:: EXERCISE DETAILS ::
Only one span is wanted from the lines below: from the one with "Vous êtes le" up to and including the one with "Repsol y su Estrategia". Copy it exactly, without images.

━━━ EXERCISE MATERIAL ━━━

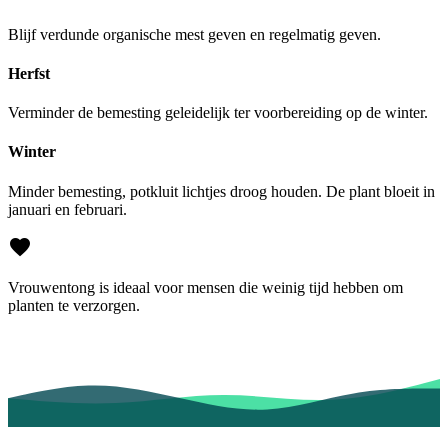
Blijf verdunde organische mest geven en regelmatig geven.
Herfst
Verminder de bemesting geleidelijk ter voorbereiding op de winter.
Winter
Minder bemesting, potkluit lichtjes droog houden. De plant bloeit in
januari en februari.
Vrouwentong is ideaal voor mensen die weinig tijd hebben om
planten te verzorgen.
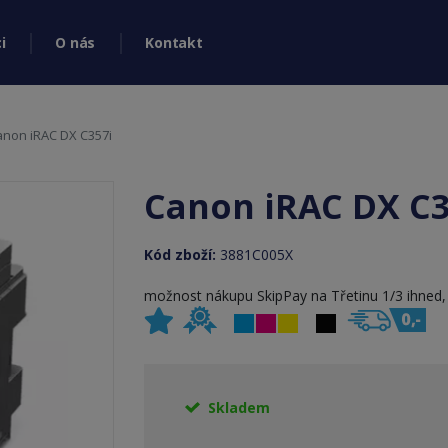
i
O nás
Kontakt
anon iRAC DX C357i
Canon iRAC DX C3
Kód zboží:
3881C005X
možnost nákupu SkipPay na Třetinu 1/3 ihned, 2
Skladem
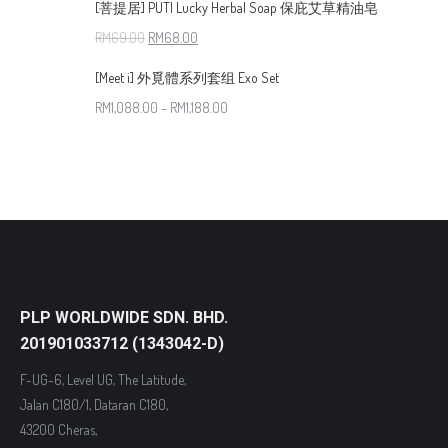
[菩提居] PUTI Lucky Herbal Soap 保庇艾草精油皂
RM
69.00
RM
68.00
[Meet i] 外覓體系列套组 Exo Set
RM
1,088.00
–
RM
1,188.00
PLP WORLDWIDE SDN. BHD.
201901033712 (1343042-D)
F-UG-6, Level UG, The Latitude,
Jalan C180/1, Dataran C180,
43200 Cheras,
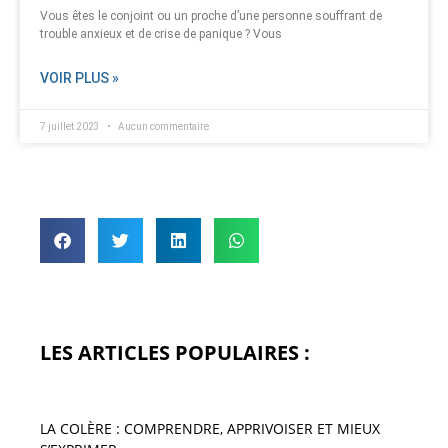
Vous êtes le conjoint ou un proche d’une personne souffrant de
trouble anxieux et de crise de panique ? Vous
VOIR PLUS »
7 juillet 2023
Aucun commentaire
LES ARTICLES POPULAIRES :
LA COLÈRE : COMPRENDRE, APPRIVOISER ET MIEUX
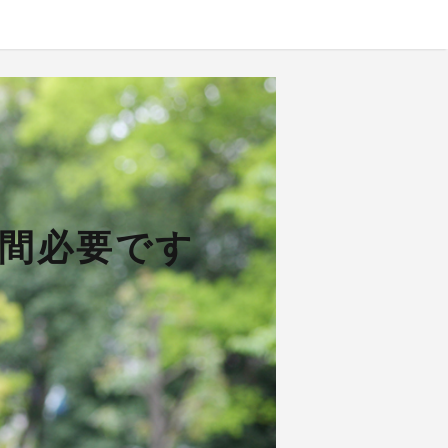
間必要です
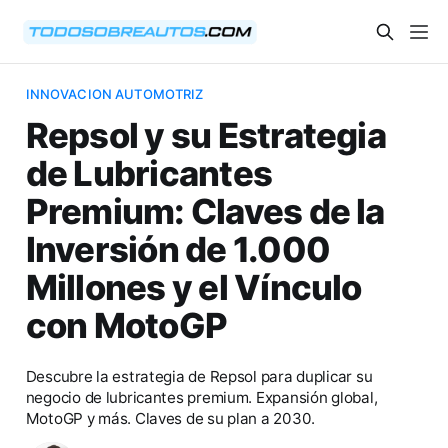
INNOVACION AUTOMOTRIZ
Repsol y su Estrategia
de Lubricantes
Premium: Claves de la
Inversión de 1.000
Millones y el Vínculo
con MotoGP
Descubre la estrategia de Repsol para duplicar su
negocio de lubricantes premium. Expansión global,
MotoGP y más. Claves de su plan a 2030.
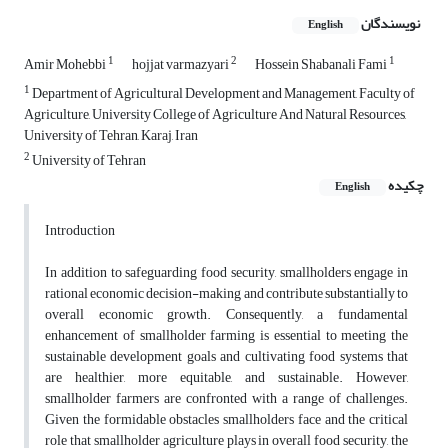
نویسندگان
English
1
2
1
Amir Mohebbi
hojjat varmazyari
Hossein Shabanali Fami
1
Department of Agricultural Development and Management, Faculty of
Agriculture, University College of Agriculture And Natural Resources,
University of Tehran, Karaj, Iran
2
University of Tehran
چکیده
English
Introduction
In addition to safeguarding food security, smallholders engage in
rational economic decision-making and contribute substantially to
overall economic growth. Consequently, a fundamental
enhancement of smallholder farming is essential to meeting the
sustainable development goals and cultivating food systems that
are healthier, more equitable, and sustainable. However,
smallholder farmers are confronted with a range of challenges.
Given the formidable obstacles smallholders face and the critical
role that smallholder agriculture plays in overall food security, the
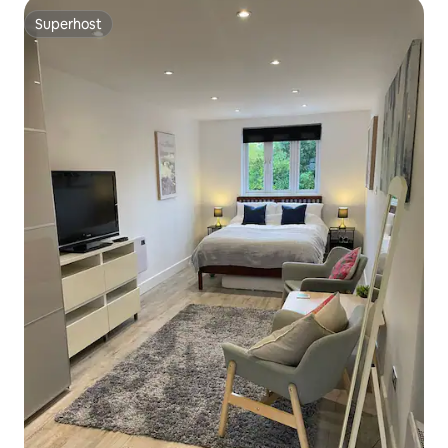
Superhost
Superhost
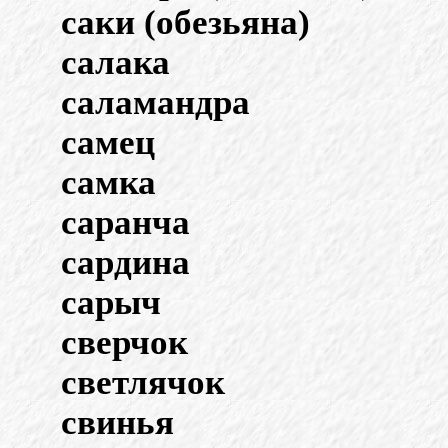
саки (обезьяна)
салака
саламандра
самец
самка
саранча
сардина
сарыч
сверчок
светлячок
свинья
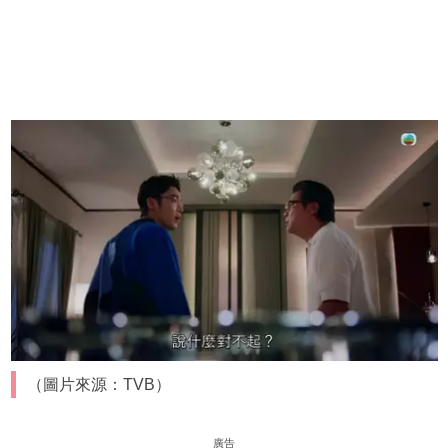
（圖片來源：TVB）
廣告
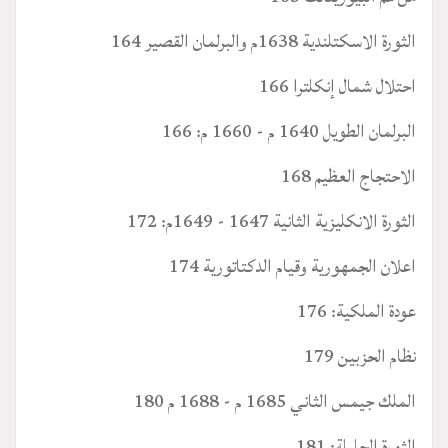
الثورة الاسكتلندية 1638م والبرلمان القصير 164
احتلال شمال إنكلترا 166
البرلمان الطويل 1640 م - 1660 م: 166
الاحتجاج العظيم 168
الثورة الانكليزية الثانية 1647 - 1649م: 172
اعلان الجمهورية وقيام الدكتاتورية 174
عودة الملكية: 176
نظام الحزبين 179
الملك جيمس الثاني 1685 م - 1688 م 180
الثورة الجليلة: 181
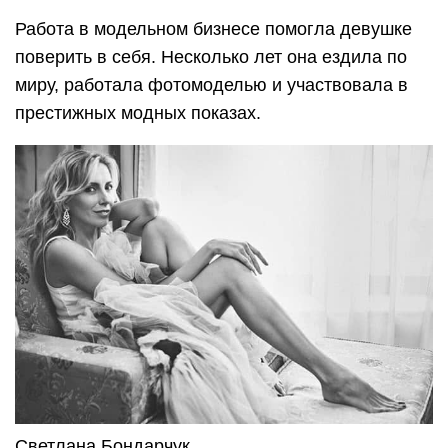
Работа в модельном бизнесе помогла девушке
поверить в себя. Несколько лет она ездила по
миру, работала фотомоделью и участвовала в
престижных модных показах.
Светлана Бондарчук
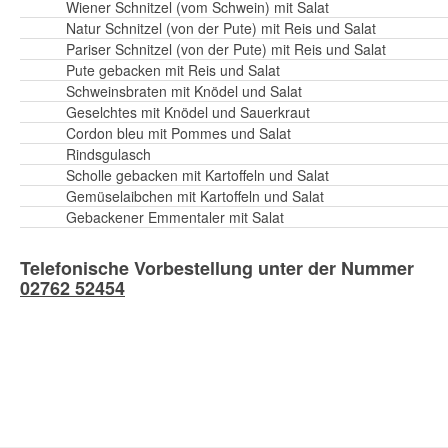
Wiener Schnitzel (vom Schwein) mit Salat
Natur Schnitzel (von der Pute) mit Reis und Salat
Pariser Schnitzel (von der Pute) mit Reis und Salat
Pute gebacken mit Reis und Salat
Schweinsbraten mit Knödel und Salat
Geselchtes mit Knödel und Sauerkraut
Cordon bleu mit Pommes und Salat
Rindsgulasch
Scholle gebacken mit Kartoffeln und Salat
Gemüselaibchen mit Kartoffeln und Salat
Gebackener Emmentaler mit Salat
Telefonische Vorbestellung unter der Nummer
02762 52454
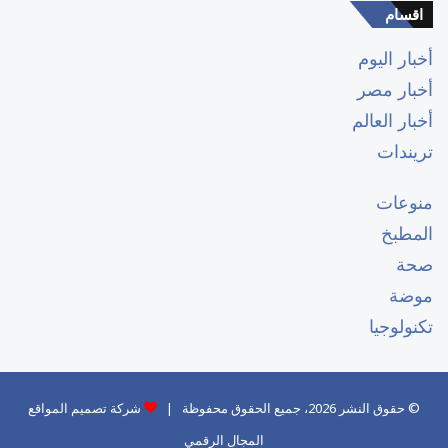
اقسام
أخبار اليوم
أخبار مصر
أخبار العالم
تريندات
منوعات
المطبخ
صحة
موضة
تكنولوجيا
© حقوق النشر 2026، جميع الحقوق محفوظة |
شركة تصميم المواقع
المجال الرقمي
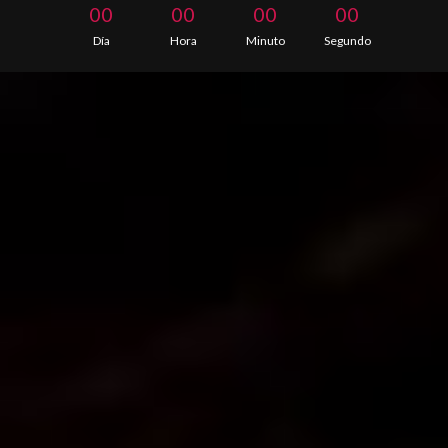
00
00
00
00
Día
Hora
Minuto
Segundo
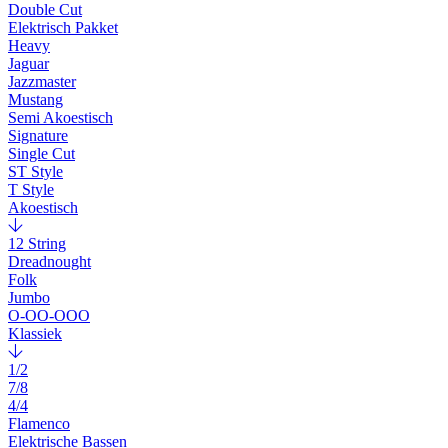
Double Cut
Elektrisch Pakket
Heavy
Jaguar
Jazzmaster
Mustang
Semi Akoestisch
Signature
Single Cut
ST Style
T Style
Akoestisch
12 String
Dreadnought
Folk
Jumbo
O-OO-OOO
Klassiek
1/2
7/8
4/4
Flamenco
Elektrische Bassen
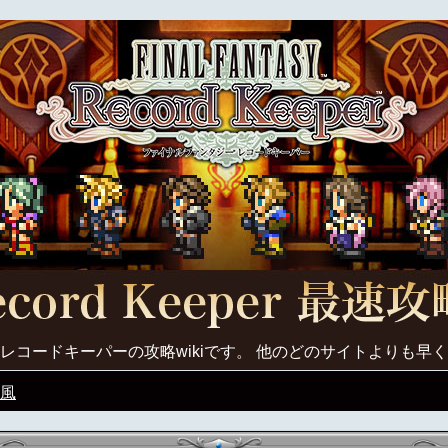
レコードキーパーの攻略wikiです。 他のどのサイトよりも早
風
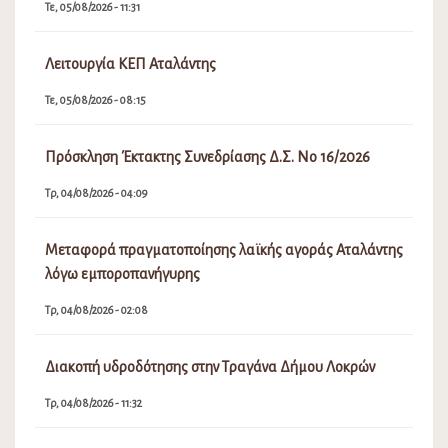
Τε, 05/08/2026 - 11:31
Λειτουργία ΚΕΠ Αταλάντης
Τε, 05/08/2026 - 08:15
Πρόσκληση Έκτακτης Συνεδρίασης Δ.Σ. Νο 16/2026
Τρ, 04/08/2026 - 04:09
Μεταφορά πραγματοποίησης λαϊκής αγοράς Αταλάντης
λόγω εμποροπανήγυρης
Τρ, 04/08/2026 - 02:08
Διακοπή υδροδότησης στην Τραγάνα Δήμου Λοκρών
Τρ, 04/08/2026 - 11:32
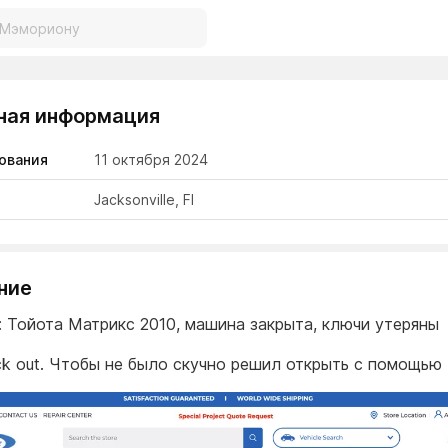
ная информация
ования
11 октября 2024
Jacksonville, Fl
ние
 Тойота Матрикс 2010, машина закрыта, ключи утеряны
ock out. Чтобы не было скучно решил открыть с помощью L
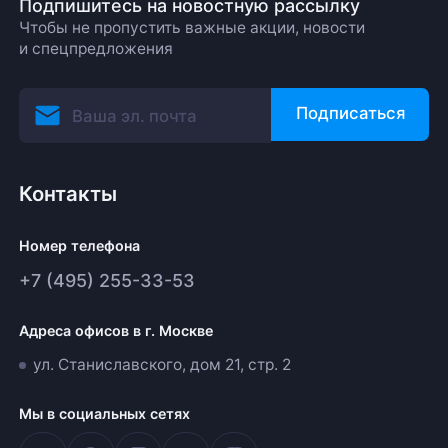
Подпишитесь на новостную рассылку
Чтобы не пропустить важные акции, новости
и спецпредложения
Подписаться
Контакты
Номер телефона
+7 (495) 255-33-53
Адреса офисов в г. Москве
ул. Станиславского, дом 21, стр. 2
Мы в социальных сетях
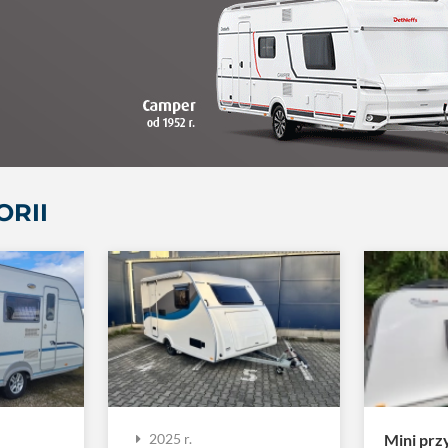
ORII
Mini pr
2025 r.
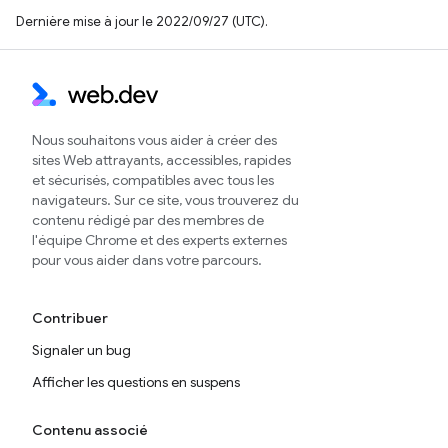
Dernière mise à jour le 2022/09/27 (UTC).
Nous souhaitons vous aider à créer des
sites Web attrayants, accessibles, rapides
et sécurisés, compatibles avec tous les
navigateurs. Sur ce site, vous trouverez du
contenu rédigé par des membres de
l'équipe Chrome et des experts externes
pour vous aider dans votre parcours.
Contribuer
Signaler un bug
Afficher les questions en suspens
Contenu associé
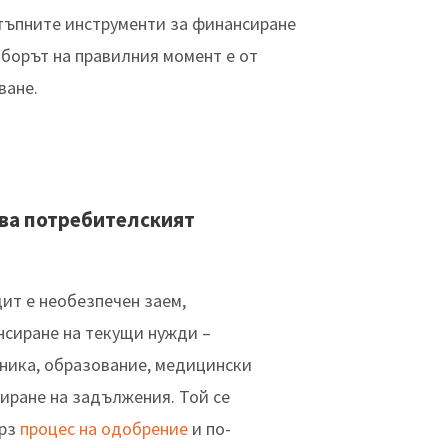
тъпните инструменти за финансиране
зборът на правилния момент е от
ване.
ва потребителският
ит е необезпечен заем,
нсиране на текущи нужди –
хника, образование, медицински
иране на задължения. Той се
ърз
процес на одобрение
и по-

━━━

:: RESULT OF THIS EXERCISE ::
Vous êtes le conjoint ou un proche d’une personne souffrant de
trouble anxieux et de crise de panique ? Vous
VOIR PLUS »
7 juillet 2023
Aucun commentaire
LES ARTICLES POPULAIRES :
LA COLÈRE : COMPRENDRE, APPRIVOISER ET MIEUX
間必要です
INNOVACION AUTOMOTRIZ
Repsol y su Estrategia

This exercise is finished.